Page text:
========================================================================
Wagergate Break-in - President Nixon sends in a team of
burglars to wiretap Democratic offices at Watergate. The team members have
extensive CIA histories, including James McCord, E. Howard Hunt and five of the
Cuban burglars. They work for the Committee to Reelect the President (CREEP),
which does dirty work like disrupting Democratic campaigns and laundering
Nixon’s illegal campaign contributions.
CREEP’s activities are funded and organized by another CIA front, the
Mullen Company.
Chile - The CIA overthrows and assassinates Salvador
Allende, Latin America’s first democratically elected socialist leader. The
problems begin when Allende nationalizes American-owned firms in Chile. ITT
offers the CIA $1 million for a coup (reportedly refused). The CIA replaces Allende with General
Augusto Pinochet, who will torture and murder thousands of his own countrymen in
a crackdown on labor leaders and the political
left.
CIA begins internal investigations - William Colby, the
Deputy Director for Operations, orders all CIA personnel to report any and all
illegal activities they know about. This information is later reported to
Congress.
Watergate Scandal - The CIA’s main collaborating newspaper
in America, The Washington Post, reports Nixon’s crimes long before any other
newspaper takes up the subject. The two reporters, Woodward and Bernstein, make
almost no mention of the CIA’s many fingerprints all over the scandal. It is
later revealed that Woodward was a Naval intelligence briefer to the White
House, and knows many important intelligence figures, including General
Alexander Haig. His main source, “Deep Throat,” is probably one of
those.
========================================================================
Extracted records:
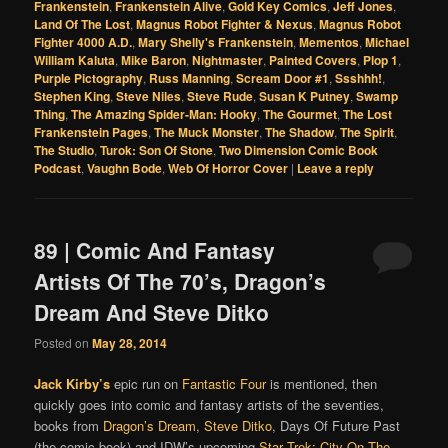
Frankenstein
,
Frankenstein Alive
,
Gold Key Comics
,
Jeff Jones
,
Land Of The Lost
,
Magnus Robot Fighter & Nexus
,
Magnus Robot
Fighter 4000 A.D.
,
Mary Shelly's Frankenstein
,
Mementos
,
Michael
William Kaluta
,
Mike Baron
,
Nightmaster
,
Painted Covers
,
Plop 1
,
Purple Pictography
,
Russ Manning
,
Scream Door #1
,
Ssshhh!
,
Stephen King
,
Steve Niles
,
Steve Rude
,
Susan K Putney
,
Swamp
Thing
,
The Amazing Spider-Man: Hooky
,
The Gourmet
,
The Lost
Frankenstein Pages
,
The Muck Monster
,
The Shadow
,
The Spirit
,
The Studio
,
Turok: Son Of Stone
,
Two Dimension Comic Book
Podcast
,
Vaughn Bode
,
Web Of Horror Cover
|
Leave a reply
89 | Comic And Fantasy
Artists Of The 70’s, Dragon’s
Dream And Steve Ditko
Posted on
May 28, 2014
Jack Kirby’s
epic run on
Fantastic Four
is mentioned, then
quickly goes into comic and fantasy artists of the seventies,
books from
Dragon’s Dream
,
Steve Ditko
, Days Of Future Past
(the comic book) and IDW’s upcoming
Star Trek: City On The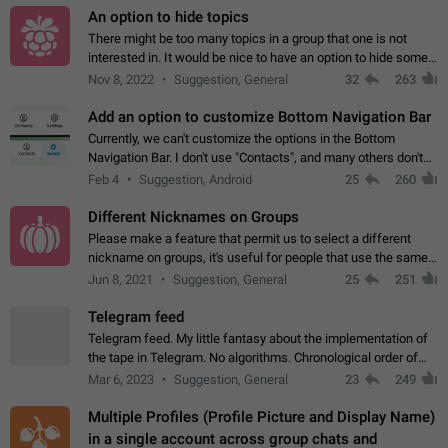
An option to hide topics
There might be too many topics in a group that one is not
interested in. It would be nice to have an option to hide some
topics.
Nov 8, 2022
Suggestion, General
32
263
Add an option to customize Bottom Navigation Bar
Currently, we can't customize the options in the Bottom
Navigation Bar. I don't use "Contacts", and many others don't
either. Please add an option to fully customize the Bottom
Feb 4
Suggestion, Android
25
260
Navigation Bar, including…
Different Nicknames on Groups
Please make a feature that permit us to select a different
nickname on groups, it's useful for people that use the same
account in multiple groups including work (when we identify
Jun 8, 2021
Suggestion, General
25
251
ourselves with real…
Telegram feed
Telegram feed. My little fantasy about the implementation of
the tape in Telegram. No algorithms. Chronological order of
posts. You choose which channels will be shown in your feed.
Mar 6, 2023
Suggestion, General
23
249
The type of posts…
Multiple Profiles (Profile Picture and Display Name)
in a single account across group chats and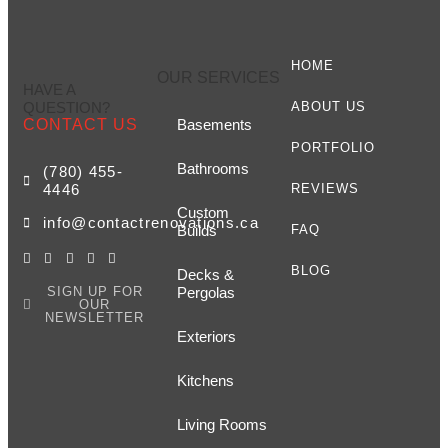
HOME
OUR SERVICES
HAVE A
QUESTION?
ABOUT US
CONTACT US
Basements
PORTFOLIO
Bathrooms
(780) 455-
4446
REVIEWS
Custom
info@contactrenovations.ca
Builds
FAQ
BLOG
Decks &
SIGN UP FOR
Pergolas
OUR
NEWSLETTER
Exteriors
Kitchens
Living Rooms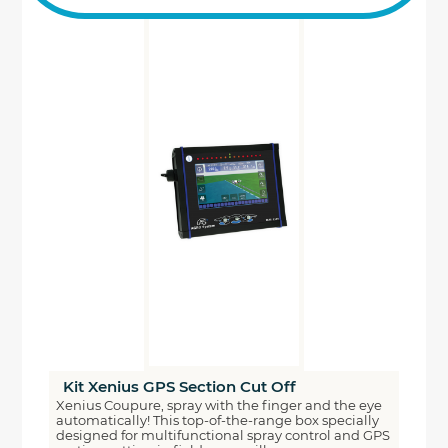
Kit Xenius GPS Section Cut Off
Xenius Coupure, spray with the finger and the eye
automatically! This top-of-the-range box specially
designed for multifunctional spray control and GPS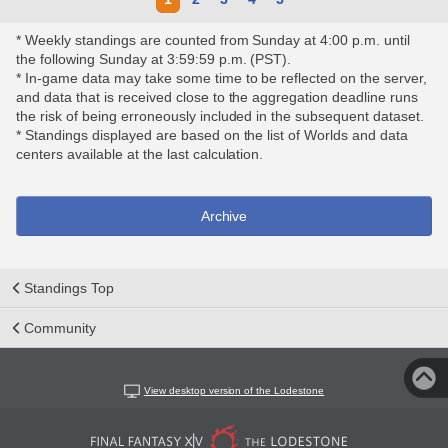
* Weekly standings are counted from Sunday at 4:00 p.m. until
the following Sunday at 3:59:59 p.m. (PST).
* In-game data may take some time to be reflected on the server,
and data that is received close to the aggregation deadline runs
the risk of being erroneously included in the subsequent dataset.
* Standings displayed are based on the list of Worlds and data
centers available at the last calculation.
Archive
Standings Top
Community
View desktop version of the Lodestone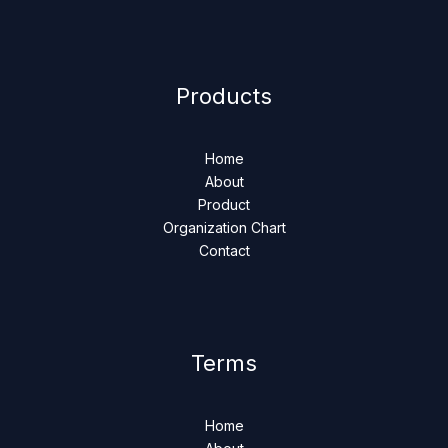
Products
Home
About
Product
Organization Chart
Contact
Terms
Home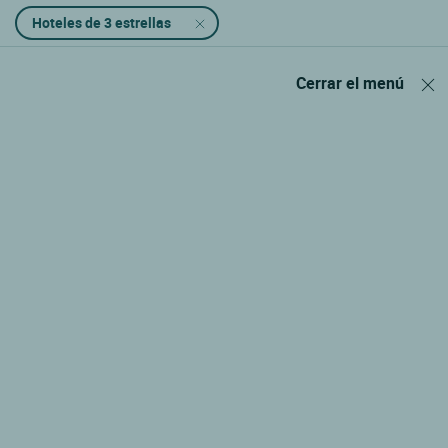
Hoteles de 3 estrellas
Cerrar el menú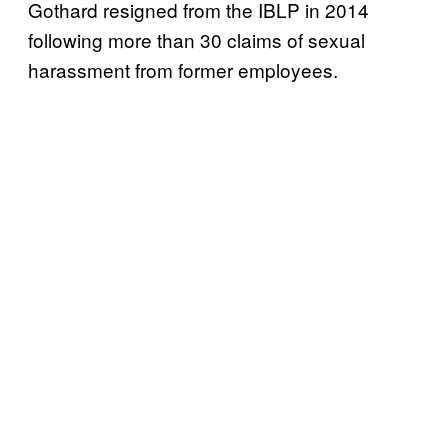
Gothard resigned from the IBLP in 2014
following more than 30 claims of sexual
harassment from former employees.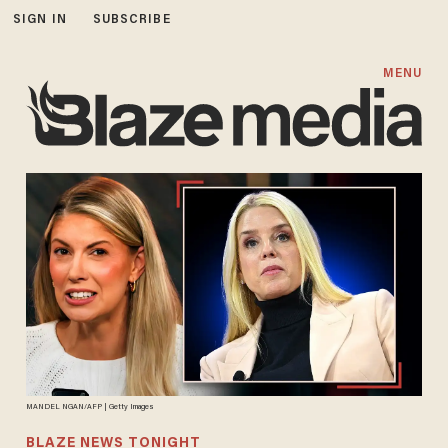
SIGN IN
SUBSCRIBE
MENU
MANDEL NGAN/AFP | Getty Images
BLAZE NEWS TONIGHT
========================================================================
Aim of the exercise: Could you give everything from "Wagergate Break-in - President" down to "Mullen Company." in the passage on the CIA again, renaming "Mullen Company" to "Mullen firm"? The lines have nothing to do with the passage on the CIA.

Result of the exercise:
Wagergate Break-in - President Nixon sends in a team of
burglars to wiretap Democratic offices at Watergate. The team members have
extensive CIA histories, including James McCord, E. Howard Hunt and five of the
Cuban burglars. They work for the Committee to Reelect the President (CREEP),
which does dirty work like disrupting Democratic campaigns and laundering
Nixon’s illegal campaign contributions.
CREEP’s activities are funded and organized by another CIA front, the
Mullen firm.